Sunday 22 January 2012

Why some turkeys might vote for Christmas

The recent excitement over councillors who struggle to pay their council tax because, allegedly, they try to serve their constituents on a full-time basis for only £12,000 a year has come at the same time as the launch of yet another review to decide on an appropriate allowance, post next year's elections.

So for the next 12 months we can expect more tedious grand-standing and juvenile parading of hair-shirts, as councillors effectively offer themselves for the lowest tender (knowing that the review will recommend an increase anyway.) Sometimes politics is predictable and boring.

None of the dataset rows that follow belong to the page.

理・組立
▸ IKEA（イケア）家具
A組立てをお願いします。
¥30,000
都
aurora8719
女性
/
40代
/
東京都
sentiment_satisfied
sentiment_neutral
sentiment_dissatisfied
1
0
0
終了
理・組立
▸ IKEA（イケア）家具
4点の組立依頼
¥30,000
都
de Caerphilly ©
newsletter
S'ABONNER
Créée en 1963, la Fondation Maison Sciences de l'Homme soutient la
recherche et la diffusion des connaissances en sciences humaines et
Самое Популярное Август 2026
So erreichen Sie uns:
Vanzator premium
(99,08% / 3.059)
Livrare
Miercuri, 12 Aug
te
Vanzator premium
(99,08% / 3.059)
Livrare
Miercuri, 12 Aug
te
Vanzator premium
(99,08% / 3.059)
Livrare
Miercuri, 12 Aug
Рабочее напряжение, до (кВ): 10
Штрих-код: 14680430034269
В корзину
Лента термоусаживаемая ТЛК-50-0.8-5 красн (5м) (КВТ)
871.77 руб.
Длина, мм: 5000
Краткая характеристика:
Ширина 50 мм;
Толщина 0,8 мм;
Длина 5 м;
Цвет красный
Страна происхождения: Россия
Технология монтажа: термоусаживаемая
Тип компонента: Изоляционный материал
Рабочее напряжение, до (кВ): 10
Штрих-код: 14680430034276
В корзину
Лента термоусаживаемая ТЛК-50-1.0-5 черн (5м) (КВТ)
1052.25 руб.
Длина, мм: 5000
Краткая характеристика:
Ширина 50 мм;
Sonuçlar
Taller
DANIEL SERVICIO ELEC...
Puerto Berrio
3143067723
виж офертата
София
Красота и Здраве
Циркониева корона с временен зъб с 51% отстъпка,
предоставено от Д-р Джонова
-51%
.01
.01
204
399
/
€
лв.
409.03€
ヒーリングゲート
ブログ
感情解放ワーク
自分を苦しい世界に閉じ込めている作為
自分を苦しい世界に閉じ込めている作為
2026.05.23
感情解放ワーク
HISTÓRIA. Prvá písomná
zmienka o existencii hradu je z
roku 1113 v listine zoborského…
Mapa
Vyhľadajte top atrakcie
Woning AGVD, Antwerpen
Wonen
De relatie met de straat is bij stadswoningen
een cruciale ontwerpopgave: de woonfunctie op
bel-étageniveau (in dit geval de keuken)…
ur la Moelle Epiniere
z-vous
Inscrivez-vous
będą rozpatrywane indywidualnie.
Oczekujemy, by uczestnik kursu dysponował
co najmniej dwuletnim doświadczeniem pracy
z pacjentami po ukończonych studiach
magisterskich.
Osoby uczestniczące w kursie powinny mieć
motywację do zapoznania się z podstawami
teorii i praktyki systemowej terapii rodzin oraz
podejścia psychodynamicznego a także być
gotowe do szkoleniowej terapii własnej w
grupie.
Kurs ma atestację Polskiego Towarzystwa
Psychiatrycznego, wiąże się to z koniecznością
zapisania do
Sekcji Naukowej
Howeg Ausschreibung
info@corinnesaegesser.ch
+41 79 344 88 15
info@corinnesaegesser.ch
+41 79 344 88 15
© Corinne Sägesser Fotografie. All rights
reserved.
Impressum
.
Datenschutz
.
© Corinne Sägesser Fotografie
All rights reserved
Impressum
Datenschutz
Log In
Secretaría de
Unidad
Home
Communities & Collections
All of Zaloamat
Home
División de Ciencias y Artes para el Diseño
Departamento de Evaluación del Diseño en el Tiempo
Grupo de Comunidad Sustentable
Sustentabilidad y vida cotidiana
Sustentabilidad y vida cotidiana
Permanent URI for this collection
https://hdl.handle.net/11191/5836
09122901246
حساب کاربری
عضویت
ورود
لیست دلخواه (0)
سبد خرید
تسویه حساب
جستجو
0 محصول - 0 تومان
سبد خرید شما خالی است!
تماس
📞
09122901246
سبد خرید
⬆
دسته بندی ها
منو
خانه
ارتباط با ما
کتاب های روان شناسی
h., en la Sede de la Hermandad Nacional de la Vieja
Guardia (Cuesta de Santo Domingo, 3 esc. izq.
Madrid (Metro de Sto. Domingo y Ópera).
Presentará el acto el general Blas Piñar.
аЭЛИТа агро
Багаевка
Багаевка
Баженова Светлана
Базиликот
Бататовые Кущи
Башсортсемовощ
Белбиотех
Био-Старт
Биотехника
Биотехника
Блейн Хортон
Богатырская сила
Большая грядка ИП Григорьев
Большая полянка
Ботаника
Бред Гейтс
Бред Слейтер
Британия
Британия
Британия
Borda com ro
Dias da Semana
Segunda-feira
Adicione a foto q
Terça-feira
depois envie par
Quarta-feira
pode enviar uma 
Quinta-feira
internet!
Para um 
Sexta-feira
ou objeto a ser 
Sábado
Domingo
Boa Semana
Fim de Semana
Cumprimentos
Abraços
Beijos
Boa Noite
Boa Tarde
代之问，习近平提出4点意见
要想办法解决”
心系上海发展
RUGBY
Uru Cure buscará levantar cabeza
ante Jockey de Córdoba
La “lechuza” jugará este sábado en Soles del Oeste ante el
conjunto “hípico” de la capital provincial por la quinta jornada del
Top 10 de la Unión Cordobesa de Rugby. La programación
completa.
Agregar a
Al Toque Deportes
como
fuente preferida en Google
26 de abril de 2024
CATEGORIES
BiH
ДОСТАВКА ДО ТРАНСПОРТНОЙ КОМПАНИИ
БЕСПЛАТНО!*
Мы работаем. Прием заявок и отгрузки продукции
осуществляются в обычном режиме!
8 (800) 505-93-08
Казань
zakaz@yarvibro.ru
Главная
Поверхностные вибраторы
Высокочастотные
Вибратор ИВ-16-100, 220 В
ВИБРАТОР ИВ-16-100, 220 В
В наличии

So how do you think the public would respond if Cornwall's political classes began campaigning to reduce the number of Cornwall councillors? The present number, 123, was arrived at in 2008 following an Electoral Commission study which the Commission itself felt was less than satisfactory.

The then chairman of the Implementation Executive, former county council leader David Whalley, had proposed a maximum number of 90 members and suggested a basic annual allowance of £18,000 for each. His ideas were thwarted by former district councillors who were, naturally, strongly opposed to their own abolition.

But does anyone think it would now be politically unpopular to advocate a reduction in the number of councillors, while maintaining the total remuneration pot at its present size - so, for example, a halving in the number of councillors could lead to a doubling of allowances paid to the rest?

This is of course a political question, as it would almost certainly redefine the sort of person seeking election to the council: over time, reducing the number of elderly and comfortably-off part-timers and encouraging a younger, more politically-motivated class of full-time local politician.

I have no idea whether this would lead to better or worse local services. But it would make it more difficult for the County Hall bureaucracy to routinely get its own way, and to that extent, would be more democratic.

And those who seek to spend our money could have no possible excuse for not paying their own taxes.